La question des couleurs
La coquille peut prendre des couleurs variant du blanc (aux Etats-Unis) au brun foncé (en France). Ces teintes sont dues à l’origine génétique de la poule pondeuse, sans tenir compte du plumage ni de l’alimentation. Ce sont 2 pigments qui en sont responsables : la protoporphyrine qui se dépose en surface et donne une couleur plus ou moins brune et la biliverdine qui colore l’intérieur de la coquille en bleu-vert. Mais tout ceci n’affecte pas le jaune ni les qualités nutritionnelles de l’œuf.

Quant au jaune, sa couleur est un élément important pour rassurer et mettre en appétit le consommateur qui le recherche le plus coloré possible. Cette teinte dépend directement de la consommation en caroténoïdes de la poule, parmi lesquels on peut citer les xanthophylles plutôt jaune, orange ou rouge et qui proviennent du maïs, de la luzerne, de l’herbe, des fleurs de soucis ou qui peuvent être donnés en supplémentation dans l’alimentation des poules.  

Compo oeufs

Faut-il se méfier des œufs ?
Si la question du cholestérol est désormais réglée, certains reprochent quand même à l’œuf son pouvoir allergène, touchant essentiellement les jeunes enfants. Il figure en effet avec les poissons de mer, les cacahuètes, les noisettes, le lait de vache, etc., parmi les quatorze allergènes alimentaires les plus fréquents en Europe, d’où son étiquetage obligatoire dans les produits de consommation.
L’oeuf représente environ 30% des allergies alimentaires chez les moins de 15 ans, et elle apparait le plus souvent entre 9 et 15 mois. Elle se manifeste, après ingestion voire simple contact, par des réactions cutanées (urticaires, conjonctivites. Mais elle est souvent heureusement transitoire chez l’enfant et guérit généralement entre 4 et 7 ans. Elle peut cependant être définitive et représente 7 % des allergies alimentaires chez les adultes.

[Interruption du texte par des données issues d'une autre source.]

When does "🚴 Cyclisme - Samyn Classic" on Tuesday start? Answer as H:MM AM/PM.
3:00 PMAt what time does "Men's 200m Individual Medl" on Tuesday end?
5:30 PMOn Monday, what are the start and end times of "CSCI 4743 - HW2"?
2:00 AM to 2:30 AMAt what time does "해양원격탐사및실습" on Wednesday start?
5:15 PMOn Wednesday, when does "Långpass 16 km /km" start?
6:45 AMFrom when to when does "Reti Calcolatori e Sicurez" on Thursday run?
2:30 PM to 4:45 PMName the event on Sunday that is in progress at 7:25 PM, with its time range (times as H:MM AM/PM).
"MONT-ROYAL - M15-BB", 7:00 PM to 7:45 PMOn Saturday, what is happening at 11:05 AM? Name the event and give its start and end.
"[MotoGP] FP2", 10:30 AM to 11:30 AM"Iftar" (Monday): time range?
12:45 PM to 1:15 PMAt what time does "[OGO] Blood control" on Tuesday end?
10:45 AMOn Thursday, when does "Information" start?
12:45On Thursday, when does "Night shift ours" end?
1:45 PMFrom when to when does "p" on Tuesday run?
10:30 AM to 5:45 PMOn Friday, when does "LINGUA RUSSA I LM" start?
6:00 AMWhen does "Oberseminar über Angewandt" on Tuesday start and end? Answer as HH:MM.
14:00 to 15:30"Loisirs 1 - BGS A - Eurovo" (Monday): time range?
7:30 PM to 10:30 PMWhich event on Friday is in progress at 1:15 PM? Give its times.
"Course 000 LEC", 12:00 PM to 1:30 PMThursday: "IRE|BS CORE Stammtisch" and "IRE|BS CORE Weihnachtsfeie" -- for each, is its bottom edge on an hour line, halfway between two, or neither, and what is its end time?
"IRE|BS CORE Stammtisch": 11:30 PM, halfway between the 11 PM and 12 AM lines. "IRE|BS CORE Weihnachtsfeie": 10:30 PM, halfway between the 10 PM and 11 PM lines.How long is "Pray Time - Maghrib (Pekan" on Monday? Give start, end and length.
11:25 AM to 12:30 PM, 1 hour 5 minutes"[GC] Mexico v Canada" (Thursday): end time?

Au fait, savez-vous pourquoi on consomme des œufs en chocolat à Pâques ?oeufs choco
L’œuf est depuis très longtemps associé à la fécondité et au renouveau. C’est pourquoi on l’offrait au printemps comme porte-bonheur.
Par ailleurs, pendant le Carême des chrétiens, la consommation d’œufs était prohibée. 
Mais à Pâques, fin de ce jeûne religieux, l’œuf retrouvait sa place dans les assiettes. 
Pour célébrer leur retour de façon festive, les œufs ont d’abord été peints et décorés, puis on eut ensuite l’idée de les percer pour y verser du chocolat. Au fil du temps, l’engouement pour le chocolat, les progrès technologiques et la mise au point de nouveaux moules ont permis de fabriquer des œufs en chocolat de toutes sortes, et certains sont aujourd’hui de véritables œuvres d’art, à tel point qu’on hésite presque à les manger.